Em entrevista à RTP na quarta-feira à noite, Freitas do Amaral defendeu ser «preciso que os reitores, e através deles os diretores das faculdades, se empenhem pessoalmente em acabar, pelo menos, com os aspetos excessivos e ilegais das praxes».

«Hoje as associações de estudantes são todas financiadas por um instituto qualquer da juventude, que gasta milhares e milhares e milhares de euros. Uma boa reforma do Estado é passar a dizer que as faculdades e as universidades onde houver praxes que excedam apenas aquilo que é puramente divertimento sem sofrimento, deixarão de receber qualquer subsídio do Estado», sugeriu.

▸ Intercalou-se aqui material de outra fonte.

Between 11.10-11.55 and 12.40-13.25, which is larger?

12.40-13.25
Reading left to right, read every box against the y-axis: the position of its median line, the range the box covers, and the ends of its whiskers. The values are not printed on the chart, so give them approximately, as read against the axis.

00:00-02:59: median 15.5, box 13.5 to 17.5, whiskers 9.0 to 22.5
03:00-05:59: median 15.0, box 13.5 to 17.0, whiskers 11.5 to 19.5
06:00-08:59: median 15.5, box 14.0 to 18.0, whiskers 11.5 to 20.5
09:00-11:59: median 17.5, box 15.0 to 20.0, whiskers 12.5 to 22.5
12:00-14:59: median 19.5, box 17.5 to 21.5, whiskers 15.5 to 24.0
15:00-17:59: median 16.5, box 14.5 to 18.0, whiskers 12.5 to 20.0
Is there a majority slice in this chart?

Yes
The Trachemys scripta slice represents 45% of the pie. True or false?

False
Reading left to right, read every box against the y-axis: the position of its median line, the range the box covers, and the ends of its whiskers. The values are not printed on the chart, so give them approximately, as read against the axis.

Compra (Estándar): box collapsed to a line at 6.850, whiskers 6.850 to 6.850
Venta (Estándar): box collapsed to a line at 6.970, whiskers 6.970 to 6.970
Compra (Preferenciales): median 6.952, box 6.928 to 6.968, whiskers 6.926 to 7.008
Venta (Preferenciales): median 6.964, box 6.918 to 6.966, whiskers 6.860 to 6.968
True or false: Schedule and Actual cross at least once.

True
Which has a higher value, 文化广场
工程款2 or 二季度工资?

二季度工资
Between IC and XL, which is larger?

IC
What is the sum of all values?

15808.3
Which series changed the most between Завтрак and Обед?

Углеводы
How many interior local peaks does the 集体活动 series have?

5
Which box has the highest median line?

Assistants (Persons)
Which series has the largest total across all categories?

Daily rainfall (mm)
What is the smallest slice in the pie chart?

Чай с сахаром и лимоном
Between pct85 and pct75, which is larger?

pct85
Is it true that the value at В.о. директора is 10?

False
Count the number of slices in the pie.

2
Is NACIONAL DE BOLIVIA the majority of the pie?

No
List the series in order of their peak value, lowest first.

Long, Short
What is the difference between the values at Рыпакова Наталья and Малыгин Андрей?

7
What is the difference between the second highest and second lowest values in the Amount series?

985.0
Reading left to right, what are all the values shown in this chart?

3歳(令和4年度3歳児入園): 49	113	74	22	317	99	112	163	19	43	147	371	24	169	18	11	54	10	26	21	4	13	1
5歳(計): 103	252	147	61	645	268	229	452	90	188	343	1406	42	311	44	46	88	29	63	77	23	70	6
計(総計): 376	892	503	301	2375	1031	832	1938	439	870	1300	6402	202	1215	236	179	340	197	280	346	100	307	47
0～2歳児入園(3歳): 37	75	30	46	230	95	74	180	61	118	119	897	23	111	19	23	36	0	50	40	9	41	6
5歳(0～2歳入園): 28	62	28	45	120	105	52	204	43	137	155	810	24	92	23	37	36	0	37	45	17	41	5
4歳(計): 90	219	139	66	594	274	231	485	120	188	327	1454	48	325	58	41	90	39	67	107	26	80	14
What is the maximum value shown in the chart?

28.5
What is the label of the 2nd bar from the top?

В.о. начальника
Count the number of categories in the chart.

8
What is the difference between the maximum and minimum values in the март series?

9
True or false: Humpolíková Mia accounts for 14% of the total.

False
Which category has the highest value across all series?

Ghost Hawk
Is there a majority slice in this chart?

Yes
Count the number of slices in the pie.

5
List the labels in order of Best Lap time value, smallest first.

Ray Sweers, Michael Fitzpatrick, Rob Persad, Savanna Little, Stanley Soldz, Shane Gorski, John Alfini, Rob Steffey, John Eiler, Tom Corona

Manifestamente contra as praxes, Freitas do Amaral considerou que «se deve fazer tudo para que elas desapareçam ou regressem à pureza inicial e que haja esta ação pedagógica, feita junto dos estudantes, a explicar porque é que a praxe não pode ser aquilo».

«Esta tradição é um resquício do feudalismo. Hierarquização das pessoas em graus e os de cima a iniciarem ou darem os primeiros direitos aos de baixo, com eles ajoelhados», comparou.